Für die Staatsschützer gab es an diesem sonnigen Tag nichts zu tun. Denn bis auf die “Freien Wähler”, die mit einigen Wahlplakaten und Handzetteln auf sich aufmerksam machten, den Hilferuf einiger irakischer Mitbürger, die sich von der CDU-Parteivorsitzenden Hilfe beim Bürokratieabbau erhofften, gab es noch einen Einzeldemonstranten, der den “TOT alen Markt” forderte. Herausgefordert fühlte sich der Bausparkassenvertreter und Bürgerschaftskandidat Winfried Zink, der den Demonstranten darauf hinwies, dass es da wohl einen Rechtschreibfehler gäbe.
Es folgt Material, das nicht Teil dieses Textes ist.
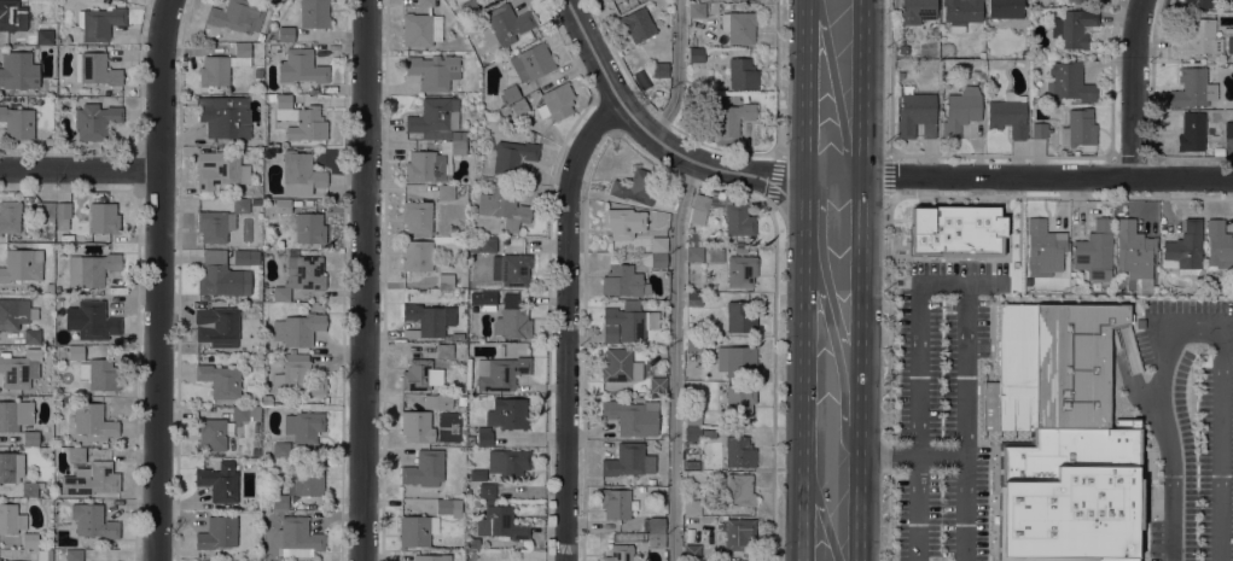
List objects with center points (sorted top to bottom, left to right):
building: (1075, 1)
building: (272, 2)
building: (1196, 3)
building: (469, 8)
building: (696, 10)
building: (1006, 10)
building: (916, 11)
building: (314, 13)
building: (962, 14)
building: (13, 15)
building: (237, 15)
building: (100, 22)
building: (637, 24)
building: (505, 25)
building: (739, 26)
building: (421, 27)
building: (1073, 27)
building: (1227, 29)
building: (934, 31)
building: (286, 33)
building: (44, 36)
building: (260, 36)
building: (1197, 39)
building: (1229, 44)
building: (696, 55)
building: (532, 62)
building: (223, 65)
building: (301, 67)
building: (95, 69)
building: (660, 69)
building: (18, 71)
building: (434, 71)
building: (258, 72)
road: (680, 72)
building: (742, 73)
building: (900, 74)
building: (1069, 81)
road: (805, 88)
road: (860, 88)
road: (1137, 88)
building: (1192, 88)
road: (836, 89)
building: (509, 94)
building: (271, 96)
building: (556, 102)
building: (519, 107)
building: (961, 110)
building: (916, 113)
building: (1009, 114)
building: (224, 116)
building: (434, 118)
building: (95, 120)
building: (300, 120)
building: (18, 122)
building: (730, 122)
building: (1040, 129)
building: (1079, 129)
building: (1228, 129)
building: (1194, 132)
road: (651, 136)
building: (461, 138)
building: (48, 141)
building: (273, 151)
road: (891, 153)
building: (513, 155)
road: (1003, 155)
road: (651, 160)
building: (433, 162)
building: (220, 169)
road: (79, 170)
building: (300, 174)
road: (888, 175)
road: (832, 176)
road: (1046, 177)
building: (637, 186)
building: (223, 192)
building: (446, 192)
road: (891, 197)
road: (1155, 197)
building: (240, 205)
building: (503, 206)
building: (699, 208)
building: (47, 209)
building: (62, 215)
building: (9, 216)
building: (417, 216)
building: (104, 218)
building: (738, 220)
building: (300, 222)
building: (623, 222)
building: (213, 226)
building: (956, 229)
building: (692, 238)
building: (749, 241)
building: (658, 243)
building: (487, 244)
building: (1219, 244)
building: (1044, 248)
building: (1185, 248)
building: (740, 249)
building: (1095, 250)
building: (1134, 250)
road: (1008, 252)
building: (694, 253)
building: (417, 255)
building: (246, 257)
building: (658, 260)
building: (21, 264)
road: (993, 265)
building: (91, 268)
building: (513, 269)
building: (741, 270)
building: (302, 277)
road: (158, 280)
building: (223, 280)
road: (364, 280)
building: (624, 281)
building: (445, 282)
road: (961, 282)
road: (993, 283)
building: (50, 284)
road: (829, 287)
road: (890, 287)
building: (694, 298)
building: (483, 299)
road: (1063, 302)
building: (15, 312)
building: (741, 317)
building: (94, 319)
building: (424, 321)
building: (627, 321)
road: (567, 322)
building: (513, 323)
building: (217, 326)
building: (298, 329)
building: (32, 335)
building: (457, 335)
building: (448, 337)
building: (693, 343)
road: (835, 348)
building: (291, 351)
building: (76, 352)
road: (675, 360)
building: (737, 360)
building: (621, 365)
building: (1051, 366)
building: (20, 368)
road: (804, 368)
road: (858, 368)
building: (427, 369)
road: (1127, 370)
building: (500, 373)
building: (100, 374)
building: (298, 377)
road: (1161, 378)
building: (221, 380)
building: (657, 384)
building: (264, 387)
building: (740, 398)
building: (266, 399)
building: (437, 401)
building: (461, 401)
building: (245, 413)
building: (508, 413)
building: (15, 414)
building: (633, 416)
building: (693, 417)
building: (94, 421)
road: (919, 421)
road: (966, 421)
building: (304, 426)
building: (417, 426)
road: (978, 428)
building: (213, 433)
building: (693, 433)
building: (708, 433)
building: (484, 436)
building: (30, 437)
road: (1222, 443)
building: (281, 449)
building: (255, 452)
building: (739, 452)
building: (76, 454)
road: (912, 454)
building: (628, 460)
building: (691, 463)
building: (508, 464)
building: (11, 467)
building: (425, 468)
building: (477, 474)
building: (91, 479)
building: (306, 480)
building: (220, 481)
building: (650, 481)
building: (55, 486)
building: (30, 488)
building: (487, 490)
building: (738, 490)
building: (48, 491)
building: (1072, 494)
road: (1140, 495)
building: (279, 501)
building: (475, 502)
building: (615, 503)
building: (445, 506)
building: (692, 506)
road: (820, 507)
building: (11, 518)
road: (1173, 518)
building: (93, 521)
building: (501, 523)
building: (656, 524)
building: (414, 531)
building: (218, 533)
building: (739, 534)
building: (296, 537)
building: (687, 537)
building: (29, 540)
building: (656, 541)
building: (473, 542)
building: (692, 551)
building: (622, 553)
building: (73, 555)
building: (432, 557)
building: (0, 559)
building: (3, 560)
Was es allerdings gab, einen Hoffnungschimmer oder besser einen Ballon, welcher über dem Eingang zum Marktplatz im Schuhhagen schwebte, und an dem ein Transparent verkündete, dass “Greifswald Grün wird”. Nachdem verlorenen Heimspiel der CDU, dürfte dies auch nicht unwahrscheinlich sein.



1. Manfred Peters
Kommentar vom 1. Juni 2009 um 18:05
Die wichtigste Botschaft ist den Grünen natürlich entgangen. Angie hat das deutsche Brot vor der EU gerettet. Bäcker Vorpommerns vereinigt euch und wählt CDU!